MATERIAL FOR THIS TASK
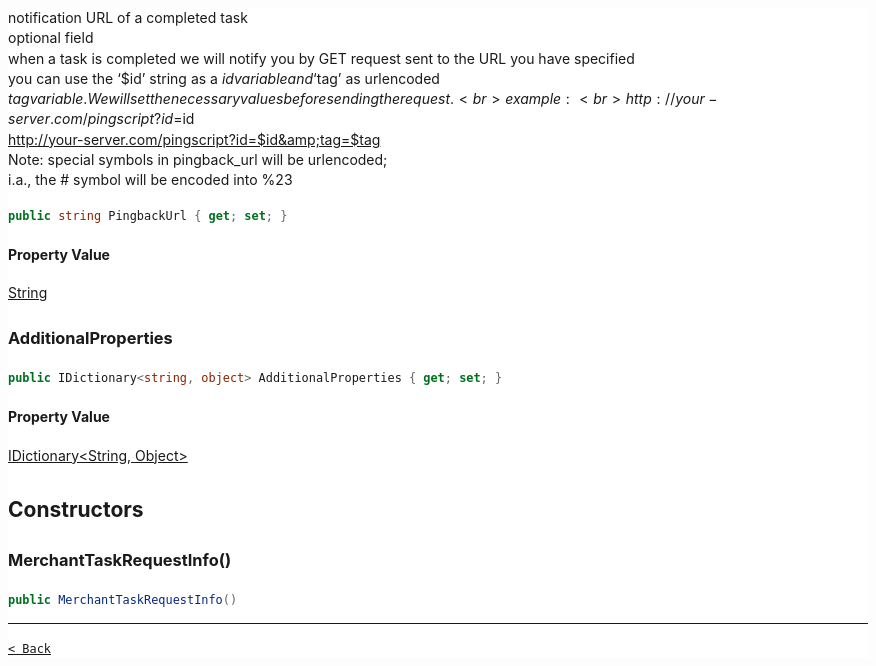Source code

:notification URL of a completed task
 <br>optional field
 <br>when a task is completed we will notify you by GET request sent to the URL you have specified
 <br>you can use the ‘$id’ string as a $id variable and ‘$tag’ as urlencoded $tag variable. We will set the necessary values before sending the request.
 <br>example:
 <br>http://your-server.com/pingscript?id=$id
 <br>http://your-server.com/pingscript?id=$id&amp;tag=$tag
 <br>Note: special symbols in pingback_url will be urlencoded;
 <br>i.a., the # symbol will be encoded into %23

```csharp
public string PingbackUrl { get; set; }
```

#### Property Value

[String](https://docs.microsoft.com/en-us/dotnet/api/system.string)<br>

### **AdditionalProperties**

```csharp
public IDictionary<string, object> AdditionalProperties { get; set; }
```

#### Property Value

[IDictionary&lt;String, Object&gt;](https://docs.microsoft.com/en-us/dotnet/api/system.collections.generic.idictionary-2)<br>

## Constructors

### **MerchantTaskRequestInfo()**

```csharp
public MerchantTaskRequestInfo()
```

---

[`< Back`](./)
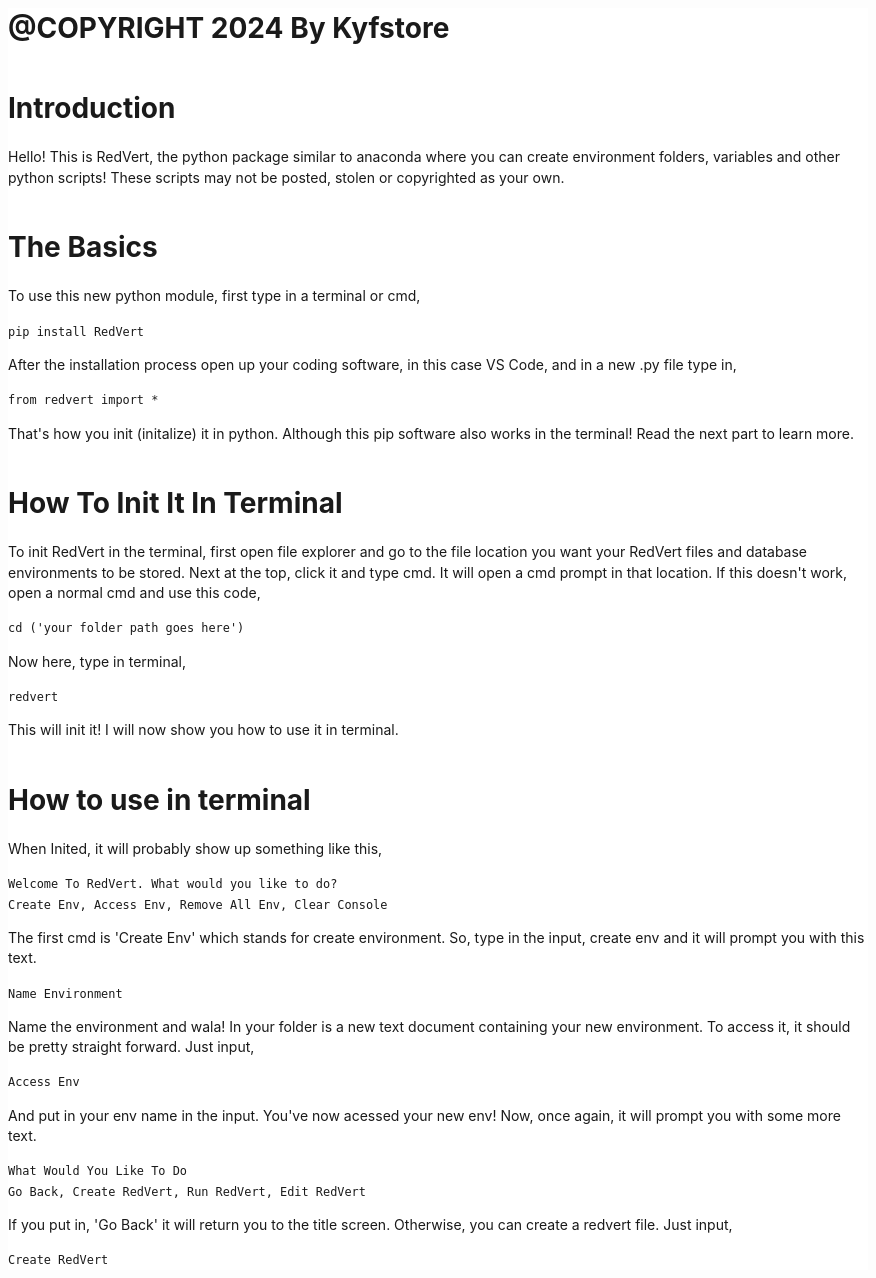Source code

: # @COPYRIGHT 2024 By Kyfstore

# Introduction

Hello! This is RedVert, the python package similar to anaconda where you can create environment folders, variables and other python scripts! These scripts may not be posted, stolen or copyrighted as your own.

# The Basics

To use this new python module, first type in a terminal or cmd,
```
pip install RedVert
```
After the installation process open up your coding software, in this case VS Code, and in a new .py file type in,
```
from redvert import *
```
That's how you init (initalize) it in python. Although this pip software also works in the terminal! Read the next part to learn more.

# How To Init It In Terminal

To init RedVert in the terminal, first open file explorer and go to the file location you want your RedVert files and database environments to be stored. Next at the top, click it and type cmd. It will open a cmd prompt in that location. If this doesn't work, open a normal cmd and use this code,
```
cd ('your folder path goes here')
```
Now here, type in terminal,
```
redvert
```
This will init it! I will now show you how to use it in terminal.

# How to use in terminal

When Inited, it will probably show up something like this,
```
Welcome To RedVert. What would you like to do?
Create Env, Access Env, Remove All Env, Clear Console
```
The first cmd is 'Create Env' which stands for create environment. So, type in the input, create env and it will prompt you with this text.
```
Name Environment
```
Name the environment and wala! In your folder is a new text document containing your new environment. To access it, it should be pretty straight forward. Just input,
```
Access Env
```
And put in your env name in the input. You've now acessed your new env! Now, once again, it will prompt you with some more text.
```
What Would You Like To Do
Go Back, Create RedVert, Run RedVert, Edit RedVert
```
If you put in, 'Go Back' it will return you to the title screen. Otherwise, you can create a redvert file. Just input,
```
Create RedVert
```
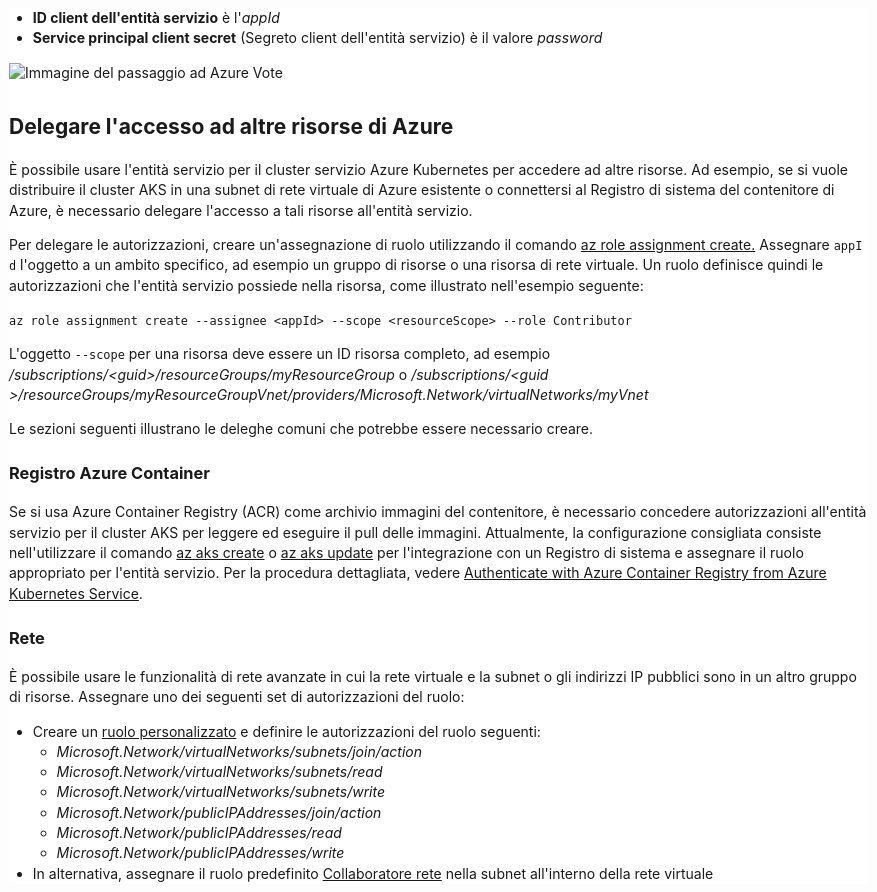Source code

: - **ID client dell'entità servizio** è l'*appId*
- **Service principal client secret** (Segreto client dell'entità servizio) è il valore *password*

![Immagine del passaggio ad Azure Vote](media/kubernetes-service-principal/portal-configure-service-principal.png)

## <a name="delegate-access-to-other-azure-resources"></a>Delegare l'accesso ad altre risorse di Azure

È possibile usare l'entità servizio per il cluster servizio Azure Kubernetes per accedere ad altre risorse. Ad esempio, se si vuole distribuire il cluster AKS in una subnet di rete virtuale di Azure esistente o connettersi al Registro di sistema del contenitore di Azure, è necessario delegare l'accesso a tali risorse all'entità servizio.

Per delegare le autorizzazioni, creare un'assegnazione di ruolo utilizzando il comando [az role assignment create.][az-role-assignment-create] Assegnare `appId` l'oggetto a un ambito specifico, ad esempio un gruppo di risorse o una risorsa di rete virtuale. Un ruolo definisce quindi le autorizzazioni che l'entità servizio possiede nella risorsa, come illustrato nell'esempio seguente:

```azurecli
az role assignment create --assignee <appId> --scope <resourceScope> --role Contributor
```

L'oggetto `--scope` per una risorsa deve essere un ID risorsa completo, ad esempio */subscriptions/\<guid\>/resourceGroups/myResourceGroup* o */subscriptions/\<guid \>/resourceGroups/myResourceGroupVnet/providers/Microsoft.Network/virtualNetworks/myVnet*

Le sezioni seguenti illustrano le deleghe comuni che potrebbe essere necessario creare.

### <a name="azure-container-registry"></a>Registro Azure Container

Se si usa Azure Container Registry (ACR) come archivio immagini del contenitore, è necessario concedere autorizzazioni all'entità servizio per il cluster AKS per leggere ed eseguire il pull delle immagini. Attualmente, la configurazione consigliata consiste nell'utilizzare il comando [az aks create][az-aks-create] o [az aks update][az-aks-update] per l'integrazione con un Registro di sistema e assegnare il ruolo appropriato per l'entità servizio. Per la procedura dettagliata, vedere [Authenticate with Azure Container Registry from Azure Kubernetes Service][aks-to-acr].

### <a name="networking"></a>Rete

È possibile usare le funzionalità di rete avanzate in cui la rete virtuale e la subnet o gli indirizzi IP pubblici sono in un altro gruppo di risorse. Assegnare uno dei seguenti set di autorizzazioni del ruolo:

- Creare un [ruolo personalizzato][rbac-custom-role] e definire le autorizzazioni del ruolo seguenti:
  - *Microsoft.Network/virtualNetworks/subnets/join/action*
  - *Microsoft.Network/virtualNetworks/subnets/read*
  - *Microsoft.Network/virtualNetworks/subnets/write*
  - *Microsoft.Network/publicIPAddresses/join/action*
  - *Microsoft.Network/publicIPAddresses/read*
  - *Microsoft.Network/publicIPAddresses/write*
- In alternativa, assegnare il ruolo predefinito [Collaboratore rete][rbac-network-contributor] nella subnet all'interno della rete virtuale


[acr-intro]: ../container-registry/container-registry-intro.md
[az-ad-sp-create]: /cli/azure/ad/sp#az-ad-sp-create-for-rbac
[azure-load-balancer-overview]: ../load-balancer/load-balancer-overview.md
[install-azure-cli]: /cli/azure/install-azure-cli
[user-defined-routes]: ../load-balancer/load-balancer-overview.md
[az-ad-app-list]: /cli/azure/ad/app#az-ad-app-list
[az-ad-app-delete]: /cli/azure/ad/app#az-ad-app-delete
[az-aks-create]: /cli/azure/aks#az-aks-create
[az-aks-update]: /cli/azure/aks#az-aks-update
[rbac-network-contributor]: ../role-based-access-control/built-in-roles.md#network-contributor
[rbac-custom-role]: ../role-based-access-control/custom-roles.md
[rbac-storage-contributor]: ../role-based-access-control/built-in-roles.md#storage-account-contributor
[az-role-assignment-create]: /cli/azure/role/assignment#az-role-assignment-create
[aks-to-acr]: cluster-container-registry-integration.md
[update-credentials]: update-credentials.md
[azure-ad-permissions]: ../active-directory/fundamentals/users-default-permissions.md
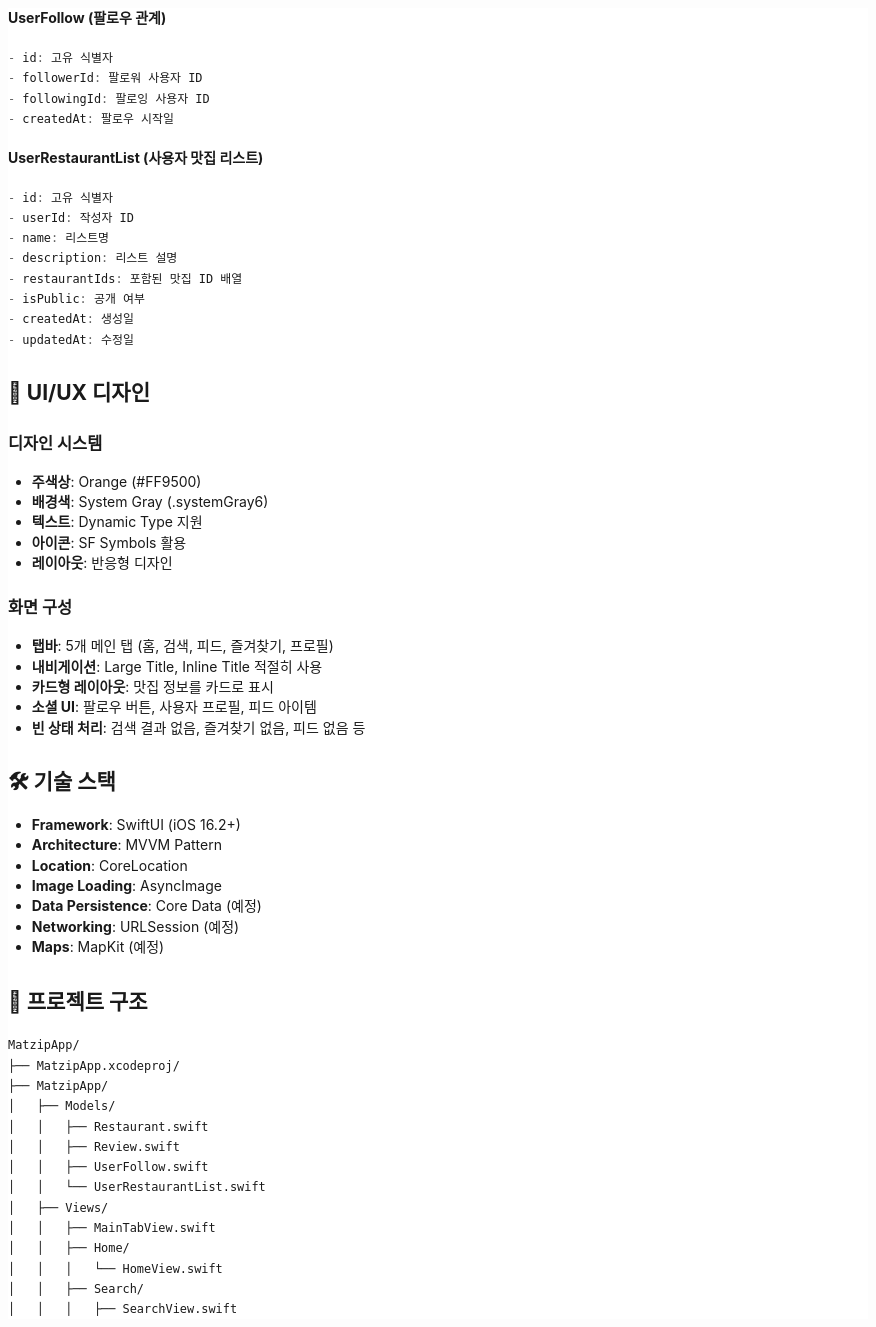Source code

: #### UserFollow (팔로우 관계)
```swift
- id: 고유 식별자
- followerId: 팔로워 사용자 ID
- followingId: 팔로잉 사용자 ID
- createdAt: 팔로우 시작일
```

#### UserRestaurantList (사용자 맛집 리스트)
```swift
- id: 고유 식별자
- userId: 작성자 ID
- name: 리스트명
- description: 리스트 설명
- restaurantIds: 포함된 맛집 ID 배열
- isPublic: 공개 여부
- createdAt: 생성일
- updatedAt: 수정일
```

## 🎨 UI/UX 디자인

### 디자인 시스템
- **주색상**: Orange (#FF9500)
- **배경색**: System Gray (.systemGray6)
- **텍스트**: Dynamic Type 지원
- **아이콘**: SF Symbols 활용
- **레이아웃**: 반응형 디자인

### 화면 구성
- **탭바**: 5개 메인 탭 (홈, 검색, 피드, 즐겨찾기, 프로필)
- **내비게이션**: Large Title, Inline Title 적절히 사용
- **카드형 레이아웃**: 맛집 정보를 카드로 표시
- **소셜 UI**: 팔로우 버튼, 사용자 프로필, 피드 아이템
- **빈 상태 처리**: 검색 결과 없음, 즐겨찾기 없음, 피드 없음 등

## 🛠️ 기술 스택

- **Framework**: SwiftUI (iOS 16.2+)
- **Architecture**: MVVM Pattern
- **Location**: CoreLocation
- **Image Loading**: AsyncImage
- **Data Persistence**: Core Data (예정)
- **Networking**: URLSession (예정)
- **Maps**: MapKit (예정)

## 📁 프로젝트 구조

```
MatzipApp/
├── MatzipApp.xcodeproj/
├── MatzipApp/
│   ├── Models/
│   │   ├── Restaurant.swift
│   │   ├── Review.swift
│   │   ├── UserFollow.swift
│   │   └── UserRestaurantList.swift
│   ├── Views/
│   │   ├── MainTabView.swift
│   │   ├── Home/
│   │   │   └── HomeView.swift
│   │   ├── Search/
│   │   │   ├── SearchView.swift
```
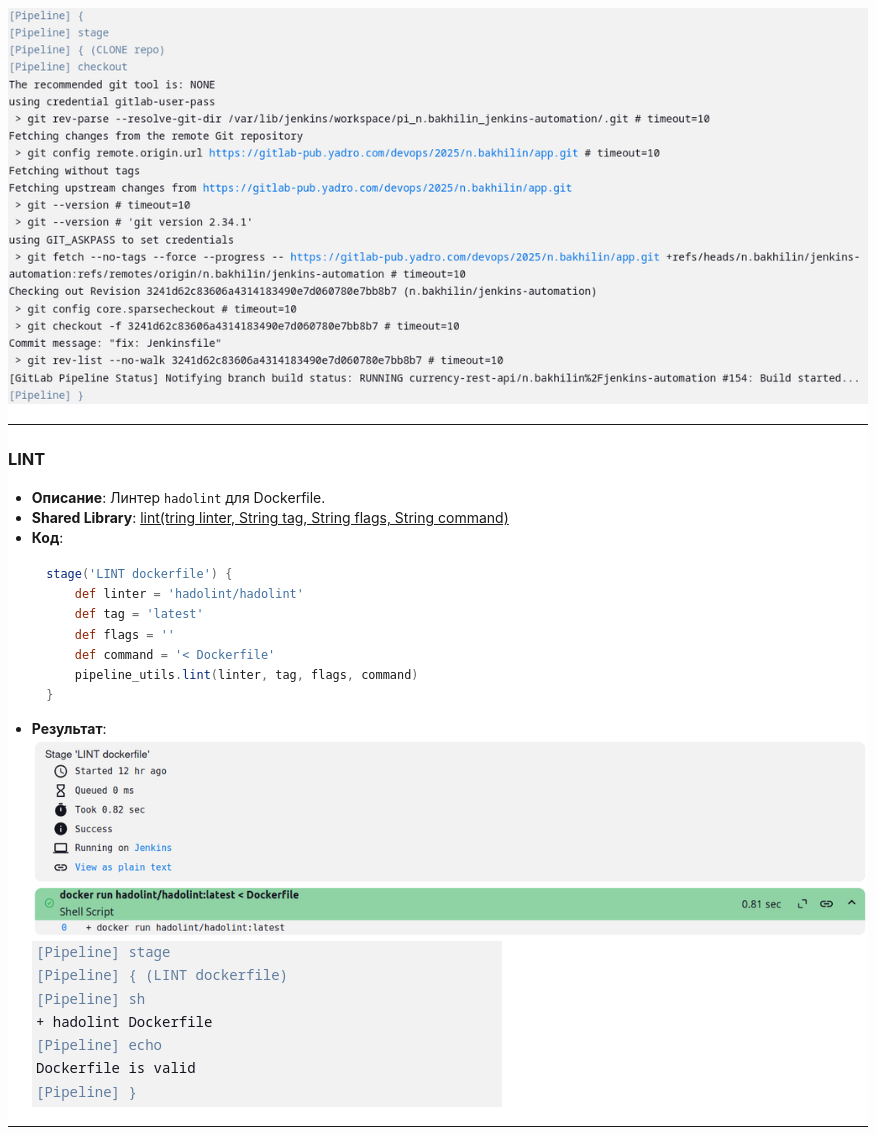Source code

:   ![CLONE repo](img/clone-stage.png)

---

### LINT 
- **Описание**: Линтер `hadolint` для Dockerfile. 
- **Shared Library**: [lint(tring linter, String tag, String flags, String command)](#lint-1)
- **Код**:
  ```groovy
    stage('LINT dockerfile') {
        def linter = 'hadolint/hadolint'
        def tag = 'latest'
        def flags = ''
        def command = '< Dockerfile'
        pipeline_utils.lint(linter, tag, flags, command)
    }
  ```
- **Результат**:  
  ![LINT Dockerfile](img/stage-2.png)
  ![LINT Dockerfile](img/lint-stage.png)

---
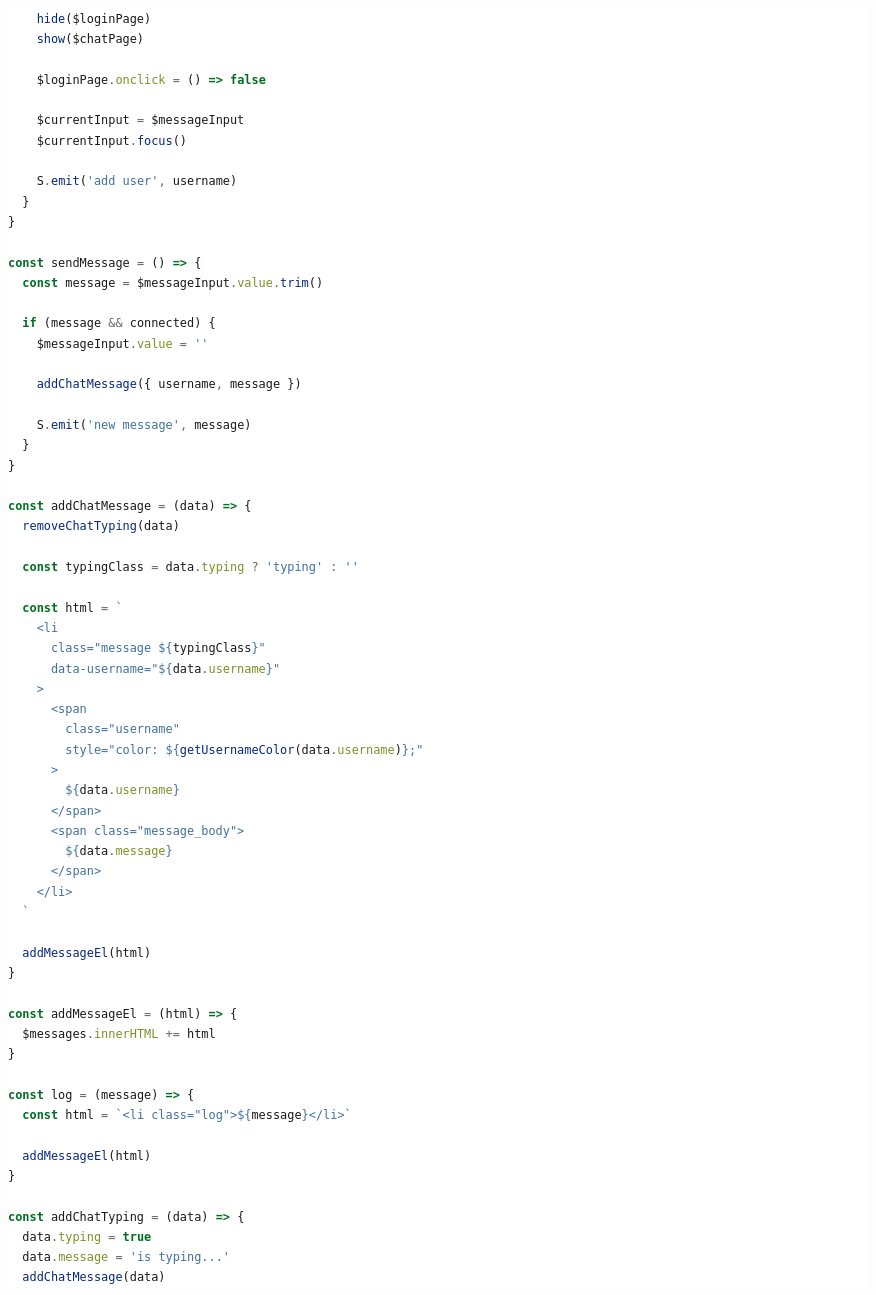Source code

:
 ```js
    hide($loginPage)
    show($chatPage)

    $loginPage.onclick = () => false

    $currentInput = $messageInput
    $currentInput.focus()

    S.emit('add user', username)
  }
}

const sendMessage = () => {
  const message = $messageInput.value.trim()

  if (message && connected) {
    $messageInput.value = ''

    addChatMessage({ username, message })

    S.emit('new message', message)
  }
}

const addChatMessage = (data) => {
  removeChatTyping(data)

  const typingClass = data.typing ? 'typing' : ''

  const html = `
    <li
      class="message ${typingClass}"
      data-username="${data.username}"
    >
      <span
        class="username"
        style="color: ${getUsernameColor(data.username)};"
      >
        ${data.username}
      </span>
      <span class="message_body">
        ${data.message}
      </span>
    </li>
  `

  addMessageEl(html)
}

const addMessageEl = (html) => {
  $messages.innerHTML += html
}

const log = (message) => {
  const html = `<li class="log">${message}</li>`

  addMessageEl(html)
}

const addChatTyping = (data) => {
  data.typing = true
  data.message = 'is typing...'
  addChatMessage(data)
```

REQUIREMENT
Please tally the lines of the data in which the string "more" appears and write only the total.

EXERCISE RESPONSE
2